RABAT: Morocco on Wednesday raised the toll of violent clashes during a raid on a Western Sahara squatter camp to 13 dead, including 11 members of the security forces.
"Another member of the security forces, Ali Zaari, died Wednesday from his wounds after he was savagely attacked by ‘armed militias’ during the Laayoune incidents," Morocco’s MAP news agency said, quoting a hospital official.

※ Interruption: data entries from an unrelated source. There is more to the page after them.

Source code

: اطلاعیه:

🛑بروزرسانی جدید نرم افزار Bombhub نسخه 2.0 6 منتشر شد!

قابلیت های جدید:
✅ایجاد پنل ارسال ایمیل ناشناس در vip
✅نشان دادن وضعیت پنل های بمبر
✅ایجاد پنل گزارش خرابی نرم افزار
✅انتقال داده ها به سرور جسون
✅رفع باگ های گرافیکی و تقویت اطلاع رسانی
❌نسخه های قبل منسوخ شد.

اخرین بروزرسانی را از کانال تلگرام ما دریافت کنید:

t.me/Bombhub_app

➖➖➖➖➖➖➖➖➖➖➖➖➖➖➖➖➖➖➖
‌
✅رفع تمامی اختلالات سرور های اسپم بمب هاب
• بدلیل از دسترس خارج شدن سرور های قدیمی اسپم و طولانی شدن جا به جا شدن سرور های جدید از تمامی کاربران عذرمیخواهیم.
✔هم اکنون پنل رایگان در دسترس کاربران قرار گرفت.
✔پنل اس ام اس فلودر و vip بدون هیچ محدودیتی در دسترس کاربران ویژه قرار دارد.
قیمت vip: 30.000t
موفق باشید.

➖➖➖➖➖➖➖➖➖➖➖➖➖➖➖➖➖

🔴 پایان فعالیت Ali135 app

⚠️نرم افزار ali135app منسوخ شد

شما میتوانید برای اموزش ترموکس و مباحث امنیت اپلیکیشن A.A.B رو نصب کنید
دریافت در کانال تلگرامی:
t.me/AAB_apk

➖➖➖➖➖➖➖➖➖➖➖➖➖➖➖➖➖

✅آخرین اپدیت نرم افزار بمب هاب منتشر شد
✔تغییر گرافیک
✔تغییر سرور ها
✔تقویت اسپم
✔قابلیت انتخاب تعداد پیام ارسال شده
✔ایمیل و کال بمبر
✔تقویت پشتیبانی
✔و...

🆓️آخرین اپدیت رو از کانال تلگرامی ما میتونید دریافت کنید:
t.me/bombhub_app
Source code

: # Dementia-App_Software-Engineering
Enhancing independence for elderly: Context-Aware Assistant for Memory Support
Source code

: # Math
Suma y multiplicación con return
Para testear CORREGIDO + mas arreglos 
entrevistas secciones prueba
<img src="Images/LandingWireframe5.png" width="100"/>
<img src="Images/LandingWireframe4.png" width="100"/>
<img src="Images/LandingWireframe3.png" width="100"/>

MAP gave the names of police casualties.
The pro-independence Polisario Front has said dozens of people died in the clashes near Western Sahara’s main town but did not give their identity.
Moroccan Interior Minister Taieb Cherkaoui said Monday the raid had been "peaceful" but accused Sahrawi protesters of reacting savagely in Western Sahara, which Morocco seized after Spain withdrew in 1975.
Cherkaoui said some Sahrawi protesters, who he described as criminal gangs, "deliberately killed members of the security forces, used knives, Molotov cocktails and gas canisters" to start fires.
The UN Security Council has deplored the raid, calling on the Polisario and Morocco "to demonstrate further political will towards a solution."
Amid complaints about Morocco delaying access to the camp, Ruhukana Rugunda, Uganda’s ambassador to the United Nations, decried what he called "a grave situation."
Rugunda, whose country is among three African nations on the Security Council, backed Polisario calls for a UN or independent fact-finding mission into the raid.
But MINURSO, the UN mission in Western Sahara, does not have a brief to investigate human rights abuses.